Ensuite, il alimente la participation à la vie démocratique. Si nous désirons vivre ensemble, nous sommes forcément concernés par la façon dont nous nous gouvernons. En ce sens, le nationalisme alimente le patriotisme.

Dès lors que nous exprimons notre solidarité envers nos concitoyens, en aidant les plus démunis, que nous nous tenons informés de l’actualité politique, en consultant les médias, que nous participons aux processus démocratiques, en allant voter, nous faisons preuve de patriotisme.

Si le nationalisme cultive des références communes et le patriotisme, alors pourquoi certaines personnes y sont-elles réticentes ?

Il y a trois explications possibles.

La première est historique. Nous avons encore à l’esprit les barbaries que furent les deux guerres mondiales, surtout l’Holocauste, et les conflits dans les Balkans. Or, et pour ne prendre que cet exemple, il n’y a aucune commune mesure entre le nationalisme québécois et les nationalismes précédents. De sorte que de telles comparaisons sont boiteuses.

La deuxième est l’emprise qu’exerce sur nous la distinction entre nationalisme civique et nationalisme ethnique. Or il n’est pas de nationalisme qui ne contient pas ces deux éléments. Il ne faut pas confondre toutefois ethnicité et ethnicisme. L’ethnicité désigne des traits propres à un groupe, telle une langue ; l’ethnicisme est l’exclusion d’autrui, car il n’appartient pas à la même ethnie. Celui-ci ne doit pas être toléré.

Le nationalisme québécois, par exemple, repose sur des valeurs universelles qui sont enchâssées dans la Charte des droits et libertés, et la langue française qui, elle, est un trait commun à une majorité de Québécois et, éventuellement, tous les Québécois.

La troisième, dont on parle peu, est que nous confondons parfois nationalisme et exclusion démocratique. Une des procédures clés de nos démocraties est la formation d’une majorité : c’est en gagnant une majorité de sièges au Parlement qu’un parti politique peut gouverner.

Exclusion, nationalisme et démocratie

Mais qui dit majorité dit aussi minorité. Il y a des citoyens qui n’ont pas voté pour le parti au pouvoir. Même si leurs droits fondamentaux sont respectés, il se peut qu’ils se sentent exclus par leur gouvernement et par les institutions publiques.

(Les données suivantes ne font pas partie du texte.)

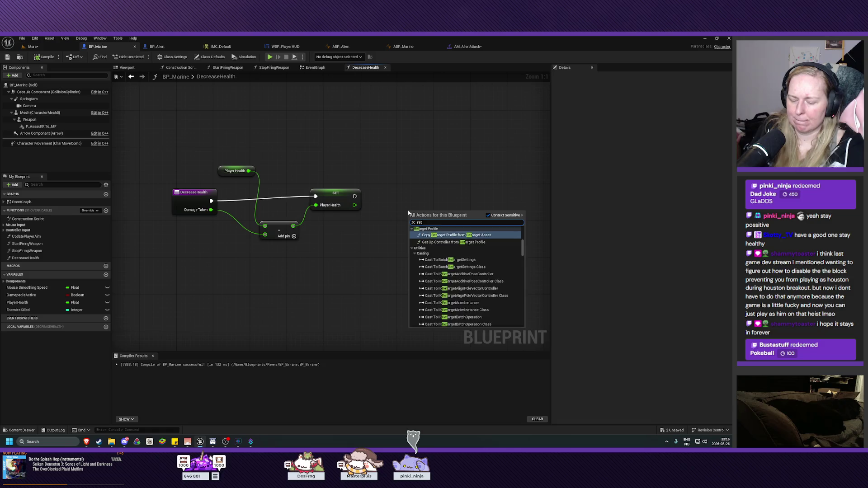
type("urn")
key("Return")
left_click_drag(415, 220, 393, 196)
left_click_drag(337, 199, 333, 204)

C’est à ce moment-là que certains accusent le nationalisme de cultiver un tel sentiment d’exclusion, alors que c’est plutôt la démocratie qui en est responsable. Autrement dit : c’est parce nos démocraties cherchent à obtenir une majorité et qu’elles n’y arrivent jamais totalement qu’elles peuvent susciter un sentiment d’exclusion chez certains citoyens.

Ceci ne veut pas dire qu’il n’existe pas de nationalismes débridés. Au contraire, il existe des nationalismes qui affirment la supériorité d’un groupe et qui prônent l’exclusion des autres groupes. Ces nationalismes doivent être combattus avec la plus grande fermeté.

Mais ceci n’a rien à voir avec le nationalisme qui est défendu ici. Le nationalisme défendu ici essaie de surmonter l’exclusion démocratique en cultivant des références communes, la participation à la vie démocratique et, surtout, l’inclusion de tous les citoyens à la nation.